Ihre Aufgaben ▸
1) Nennen Sie sämtliche Substantive im Textauszug, die mit dem Buchstaben S beginnen.
2) Geben Sie aus dem Textauszug den Abschnitt wortgetreu wieder, der mit „Nun erblüht in“ beginnt und bis einschließlich „organisierten Religion finden.“ reicht.

Textauszug ▸

----

Nun erblüht in Windeseile die ganz große Liebe und nach kurzer Zeit kommt es sogar zur
Spontanhochzeit. Und dieser Meister der Rituale mit dem natürlichen Charisma ist genau
das Pendant, um Ashas genialem Empathie-Portal die noch fehlende religiöse Dimension
hinzuzufügen. Zielpersonen sollen jene 37 Prozent der Menschen sein, die nicht an
Gott glauben, weil sie ihrer politischen Einstellung oder ihrer sexuellen Orientierung
wegen keinen Zugang zu irgendeiner organisierten Religion finden.
Wie dieses Angebot einer Kombination aus persönlich zugeschnittenem Ritual und
Gemeinschaft sich entwickelt, der komplizierte Weg zum Start-up und dessen Gründung und
Entwicklung als Unternehmen das liest sich ebenso spannend wie die perfekt damit
verknüpfte Liebesgeschichte. Die im Übrigen ohne sentimentalen Schwulst auskommt und
ganz real wirkt.

----

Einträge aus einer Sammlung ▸

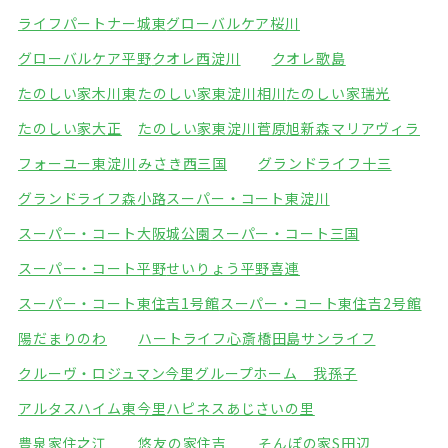
ライフパートナー城東
グローバルケア桜川
グローバルケア平野
クオレ西淀川
クオレ歌島
たのしい家木川東
たのしい家東淀川相川
たのしい家瑞光
たのしい家大正
たのしい家東淀川菅原
旭新森マリアヴィラ
フォーユー東淀川
みさき西三国
グランドライフ十三
グランドライフ森小路
スーパー・コート東淀川
スーパー・コート大阪城公園
スーパー・コート三国
スーパー・コート平野
せいりょう平野喜連
スーパー・コート東住吉1号館
スーパー・コート東住吉2号館
陽だまりのわ
ハートライフ心斎橋
田島サンライフ
クルーヴ・ロジュマン今里
グループホーム 我孫子
アルタスハイム東今里
ハピネスあじさいの里
豊泉家住之江
悠友の家住吉
そんぽの家S田辺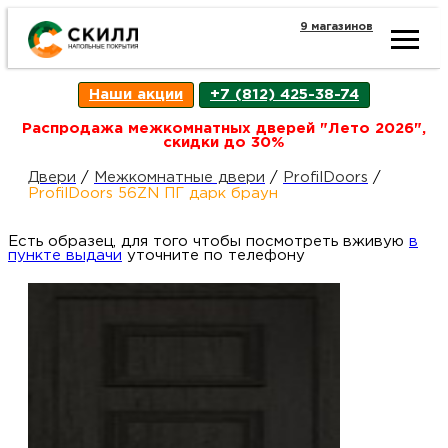
9 магазинов
Ката
Наши акции
+7 (812) 425-38-74
това
Распродажа межкомнатных дверей "Лето 2026",
скидки до 30%
Наш
Н
Двери
/
Межкомнатные двери
/
ProfilDoors
/
ProfilDoors 56ZN ПГ дарк браун
акци
п
Есть образец, для того чтобы посмотреть вживую
в
пункте выдачи
уточните по телефону
Гара
Д
Н
и
п
возв
Д
Как
С
О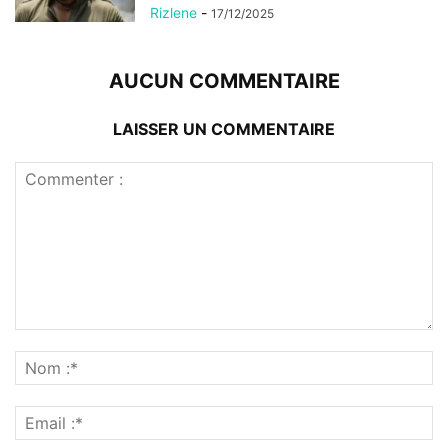
Rizlene
-
17/12/2025
AUCUN COMMENTAIRE
LAISSER UN COMMENTAIRE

----

Lösungen im Überblick ▸
1) Spontanhochzeit, Start-up, Schwulst

2)
Nun erblüht in Windeseile die ganz große Liebe und nach kurzer Zeit kommt es sogar zur
Spontanhochzeit. Und dieser Meister der Rituale mit dem natürlichen Charisma ist genau
das Pendant, um Ashas genialem Empathie-Portal die noch fehlende religiöse Dimension
hinzuzufügen. Zielpersonen sollen jene 37 Prozent der Menschen sein, die nicht an
Gott glauben, weil sie ihrer politischen Einstellung oder ihrer sexuellen Orientierung
wegen keinen Zugang zu irgendeiner organisierten Religion finden.